The function constructor is banned
You may not use the Function() constructor. Using it will throw a security error.
Dynamic code execution with setTimeout and setInterval is banned
You MUST pass callable objects (i.e.: functions) to the setTimeout and setInterval functions. Passing strings will not create the timer and the function will return 0.
Remote Web Workers are disallowed
If a Worker or SharedWorker is created with a remote URL, it will behave as though the remote server responded with a 400 error.
Script tags may not be created with remote URLs
If a <script> tag is created via document.createElement(), setting its src attribute to a remote URL will cause it to behave as though the remote server responded with a 400 error.
Plugins are banned
The use of the <object> and <embed> tags is disallowed. Java, Unity, Silverlight, Flash, or Shockwave may not be used.
Remote styles are banned
All <link rel="stylesheet" href="..."> tags must link to files in your app's package. Inline style tags and attributes (<style> and style="") are allowed, however, for privileged apps.

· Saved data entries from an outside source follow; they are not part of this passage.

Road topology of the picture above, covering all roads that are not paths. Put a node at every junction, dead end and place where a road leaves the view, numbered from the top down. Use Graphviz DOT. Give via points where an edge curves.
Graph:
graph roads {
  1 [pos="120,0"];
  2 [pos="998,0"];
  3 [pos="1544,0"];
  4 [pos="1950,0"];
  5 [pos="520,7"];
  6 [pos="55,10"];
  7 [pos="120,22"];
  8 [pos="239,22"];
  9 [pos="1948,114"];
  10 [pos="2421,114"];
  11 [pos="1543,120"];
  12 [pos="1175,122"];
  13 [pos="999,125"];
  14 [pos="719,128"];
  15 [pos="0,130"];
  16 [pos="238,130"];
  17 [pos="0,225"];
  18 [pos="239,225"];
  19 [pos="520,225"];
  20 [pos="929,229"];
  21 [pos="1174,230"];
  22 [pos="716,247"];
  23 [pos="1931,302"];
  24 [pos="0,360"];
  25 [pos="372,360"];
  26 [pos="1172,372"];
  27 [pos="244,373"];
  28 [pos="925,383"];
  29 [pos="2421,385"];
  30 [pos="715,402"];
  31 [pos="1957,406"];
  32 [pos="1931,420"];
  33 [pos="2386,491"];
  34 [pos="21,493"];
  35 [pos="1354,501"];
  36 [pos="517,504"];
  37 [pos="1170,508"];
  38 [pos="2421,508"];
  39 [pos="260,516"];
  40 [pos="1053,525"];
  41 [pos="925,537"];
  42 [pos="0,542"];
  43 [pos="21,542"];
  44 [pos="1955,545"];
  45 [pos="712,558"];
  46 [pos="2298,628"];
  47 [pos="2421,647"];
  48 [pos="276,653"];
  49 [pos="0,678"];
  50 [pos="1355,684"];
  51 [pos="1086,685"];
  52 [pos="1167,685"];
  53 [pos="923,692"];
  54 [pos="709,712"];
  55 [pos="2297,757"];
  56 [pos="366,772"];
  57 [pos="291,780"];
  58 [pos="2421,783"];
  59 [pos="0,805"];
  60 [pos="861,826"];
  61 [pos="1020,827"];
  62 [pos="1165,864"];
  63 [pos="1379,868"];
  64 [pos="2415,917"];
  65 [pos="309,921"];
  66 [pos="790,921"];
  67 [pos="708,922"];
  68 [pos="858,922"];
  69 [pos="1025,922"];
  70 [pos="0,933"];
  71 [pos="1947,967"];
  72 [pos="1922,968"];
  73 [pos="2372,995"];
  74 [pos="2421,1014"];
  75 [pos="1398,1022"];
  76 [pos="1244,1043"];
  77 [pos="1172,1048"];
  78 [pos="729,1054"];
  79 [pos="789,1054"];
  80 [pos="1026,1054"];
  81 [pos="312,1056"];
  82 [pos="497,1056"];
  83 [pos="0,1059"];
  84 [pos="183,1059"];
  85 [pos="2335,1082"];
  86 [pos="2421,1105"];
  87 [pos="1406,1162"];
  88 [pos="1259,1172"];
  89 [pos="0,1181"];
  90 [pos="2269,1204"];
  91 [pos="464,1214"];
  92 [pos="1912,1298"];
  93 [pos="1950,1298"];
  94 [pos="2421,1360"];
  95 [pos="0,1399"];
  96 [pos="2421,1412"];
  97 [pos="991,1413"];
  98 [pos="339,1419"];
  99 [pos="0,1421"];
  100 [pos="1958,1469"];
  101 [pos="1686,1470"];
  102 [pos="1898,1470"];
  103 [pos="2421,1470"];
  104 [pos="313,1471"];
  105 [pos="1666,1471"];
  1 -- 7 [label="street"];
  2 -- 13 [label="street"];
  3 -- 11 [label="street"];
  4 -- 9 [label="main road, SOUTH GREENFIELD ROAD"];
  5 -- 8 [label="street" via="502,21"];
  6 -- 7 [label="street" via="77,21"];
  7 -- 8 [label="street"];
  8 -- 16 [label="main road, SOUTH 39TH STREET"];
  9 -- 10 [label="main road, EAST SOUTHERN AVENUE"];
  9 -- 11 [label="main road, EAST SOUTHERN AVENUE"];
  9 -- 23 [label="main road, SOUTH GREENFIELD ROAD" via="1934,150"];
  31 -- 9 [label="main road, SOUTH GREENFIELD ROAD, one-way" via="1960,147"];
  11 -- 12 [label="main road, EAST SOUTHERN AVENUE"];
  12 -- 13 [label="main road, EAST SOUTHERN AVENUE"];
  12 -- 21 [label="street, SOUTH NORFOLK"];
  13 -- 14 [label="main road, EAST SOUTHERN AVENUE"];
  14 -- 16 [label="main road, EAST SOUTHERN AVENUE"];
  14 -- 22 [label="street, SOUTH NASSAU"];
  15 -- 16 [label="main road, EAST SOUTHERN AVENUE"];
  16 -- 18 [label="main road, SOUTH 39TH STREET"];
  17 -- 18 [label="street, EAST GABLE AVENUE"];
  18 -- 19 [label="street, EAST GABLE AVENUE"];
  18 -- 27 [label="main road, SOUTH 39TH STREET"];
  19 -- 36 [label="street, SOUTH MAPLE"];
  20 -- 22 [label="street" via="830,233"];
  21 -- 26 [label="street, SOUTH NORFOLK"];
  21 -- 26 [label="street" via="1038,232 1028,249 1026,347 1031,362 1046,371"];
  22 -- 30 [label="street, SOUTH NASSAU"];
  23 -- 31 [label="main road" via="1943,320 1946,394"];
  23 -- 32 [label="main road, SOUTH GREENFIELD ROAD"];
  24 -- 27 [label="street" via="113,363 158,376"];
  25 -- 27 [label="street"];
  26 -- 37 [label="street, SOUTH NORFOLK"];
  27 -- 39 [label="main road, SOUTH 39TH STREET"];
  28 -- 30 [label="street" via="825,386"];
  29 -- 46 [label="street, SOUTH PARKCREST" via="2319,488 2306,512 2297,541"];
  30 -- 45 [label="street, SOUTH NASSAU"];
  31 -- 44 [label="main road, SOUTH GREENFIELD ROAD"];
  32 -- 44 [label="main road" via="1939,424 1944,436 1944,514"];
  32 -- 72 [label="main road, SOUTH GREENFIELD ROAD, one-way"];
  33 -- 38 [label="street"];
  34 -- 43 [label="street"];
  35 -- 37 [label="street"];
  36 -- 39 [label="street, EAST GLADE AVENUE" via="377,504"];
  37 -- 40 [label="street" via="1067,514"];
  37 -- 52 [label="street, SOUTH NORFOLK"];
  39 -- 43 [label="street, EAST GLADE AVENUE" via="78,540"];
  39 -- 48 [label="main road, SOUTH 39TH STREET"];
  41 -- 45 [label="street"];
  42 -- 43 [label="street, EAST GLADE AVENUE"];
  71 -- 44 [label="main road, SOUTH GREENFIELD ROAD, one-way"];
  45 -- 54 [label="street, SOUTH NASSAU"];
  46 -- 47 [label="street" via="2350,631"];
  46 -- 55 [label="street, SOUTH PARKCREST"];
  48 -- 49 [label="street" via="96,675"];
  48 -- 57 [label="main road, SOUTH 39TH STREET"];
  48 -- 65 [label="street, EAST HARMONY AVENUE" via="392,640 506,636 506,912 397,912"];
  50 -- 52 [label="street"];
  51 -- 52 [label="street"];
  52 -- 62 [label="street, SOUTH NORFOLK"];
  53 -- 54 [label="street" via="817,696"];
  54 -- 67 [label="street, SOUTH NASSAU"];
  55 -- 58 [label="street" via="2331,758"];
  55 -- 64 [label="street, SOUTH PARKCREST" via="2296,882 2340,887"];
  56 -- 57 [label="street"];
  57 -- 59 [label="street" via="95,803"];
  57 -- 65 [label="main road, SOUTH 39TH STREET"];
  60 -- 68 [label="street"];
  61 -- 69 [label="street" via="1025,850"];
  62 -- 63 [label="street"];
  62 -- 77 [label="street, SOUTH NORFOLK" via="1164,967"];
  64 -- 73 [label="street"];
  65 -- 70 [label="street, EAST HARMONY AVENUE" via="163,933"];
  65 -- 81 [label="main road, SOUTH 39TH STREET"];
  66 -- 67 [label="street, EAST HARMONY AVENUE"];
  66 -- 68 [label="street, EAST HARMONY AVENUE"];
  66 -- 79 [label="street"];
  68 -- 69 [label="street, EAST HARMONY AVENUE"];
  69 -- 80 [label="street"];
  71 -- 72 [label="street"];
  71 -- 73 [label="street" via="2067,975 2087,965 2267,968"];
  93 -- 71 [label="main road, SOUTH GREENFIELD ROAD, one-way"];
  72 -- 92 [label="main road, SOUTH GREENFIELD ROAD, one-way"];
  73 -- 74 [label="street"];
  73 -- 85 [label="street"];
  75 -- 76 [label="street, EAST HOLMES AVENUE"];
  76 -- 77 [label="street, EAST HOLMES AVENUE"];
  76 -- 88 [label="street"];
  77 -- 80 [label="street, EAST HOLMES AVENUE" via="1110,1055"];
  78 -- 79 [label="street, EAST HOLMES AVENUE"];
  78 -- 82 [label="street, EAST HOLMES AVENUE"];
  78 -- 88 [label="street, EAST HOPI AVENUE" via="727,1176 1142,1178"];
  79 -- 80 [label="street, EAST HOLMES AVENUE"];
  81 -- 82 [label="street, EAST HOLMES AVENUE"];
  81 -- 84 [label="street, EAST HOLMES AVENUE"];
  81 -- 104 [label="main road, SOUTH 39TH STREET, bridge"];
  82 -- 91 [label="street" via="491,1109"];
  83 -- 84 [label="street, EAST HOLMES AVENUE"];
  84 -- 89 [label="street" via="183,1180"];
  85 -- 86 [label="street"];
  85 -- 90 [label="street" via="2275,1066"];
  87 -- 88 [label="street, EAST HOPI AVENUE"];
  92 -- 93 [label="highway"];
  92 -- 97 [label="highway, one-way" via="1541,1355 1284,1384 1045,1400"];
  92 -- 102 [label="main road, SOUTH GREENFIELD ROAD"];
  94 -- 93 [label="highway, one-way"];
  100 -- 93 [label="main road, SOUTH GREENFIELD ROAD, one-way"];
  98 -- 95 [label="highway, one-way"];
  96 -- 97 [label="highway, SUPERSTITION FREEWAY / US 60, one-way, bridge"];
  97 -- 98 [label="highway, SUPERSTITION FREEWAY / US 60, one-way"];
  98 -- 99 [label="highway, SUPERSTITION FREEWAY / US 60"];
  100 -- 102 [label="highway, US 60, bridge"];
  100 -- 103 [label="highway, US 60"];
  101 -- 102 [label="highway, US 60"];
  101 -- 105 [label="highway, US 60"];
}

Certified App Restrictions

Certified apps are subject to additional restrictions.

Inline styles are banned
<style> and style="" are both banned.

Default Policies

The default policies for apps are as follows:

Privileged CSP
default-src *; script-src 'self'; object-src 'none'; style-src 'self' 'unsafe-inline'
Certified CSP
default-src *; script-src 'self'; object-src 'none'; style-src 'self'

Common Problems and Frequently Asked Questions

My privileged app is raising errors when I try to use jQuery.
If your app links to the jQuery CDN, your code violates the CSP. Make sure you include your copy of jQuery inside your package, and link to it with the src="" attribute on the script tag.
My templates aren't being rendered in my privileged packaged app.
If you're using a client-side templating library (such as Mustache or Nunjucks), you must ensure that you're precompiling your templates. This means that you must run a script to compile your templates from HTML to JavaScript before packaging your app. Privileged apps cannot use remote loaders that download and compile templates on the fly because the compiler uses eval() or new Function().
I set the CSP in my manifest to allow the use of [feature], but it still doesn't work.
You cannot loosen the default restrictions on privileged or certified packaged apps. The CSP field in the app manifest can only be used to tighten the CSP, not loosen it.
When I use certain jQuery methods, they don't work as expected. Why?
Some jQuery methods--such as those that load JSON-P and remote HTML--can violate the CSP. Code loaded via JSON-P injects a script tag onto the current page, which violates the CSP. You should use CORS-enabled APIs instead of JSON-P. jQuery will also try to download and execute remote scripts when using methods like load() and html(), which will also violate the CSP by creating <script> tags.
I need to run code that is loaded from an external domain, but can't because it's blocked by the CSP.
Try loading the code inside a remote or data:-URI <iframe> instead, and use postMessage() to send and receive messages to the script. Iframes that do not share your app's origin are not subject to the CSP.
Why don't my click or hover events fire?
If you're setting click or mouse event handlers with onclick="" or onmouseover="", your code violates the CSP. You cannot set event attributes in a privileged packaged app. You should use addEventListener() instead.
When I submit my packaged app to the Marketplace, I get a lot of CSP warnings. Why?
The Marketplace's validator tries to detect code which would otherwise violate the CSP. It produces these warnings whether your app is privileged or not. These are intended to help point out potential CSP violations to developers and Marketplace reviewers. In many cases, the CSP warnings are false positives, but can also provide useful feedback for improving your app's code. CSP violations sometimes indicate a lax coding style and can be used as a means of checking your work.

CSP warnings in the validator will NOT impact whether your app is accepted into the Marketplace. If your app is privileged and it does violate the CSP, however, you will be asked to fix this issue before your app is accepted.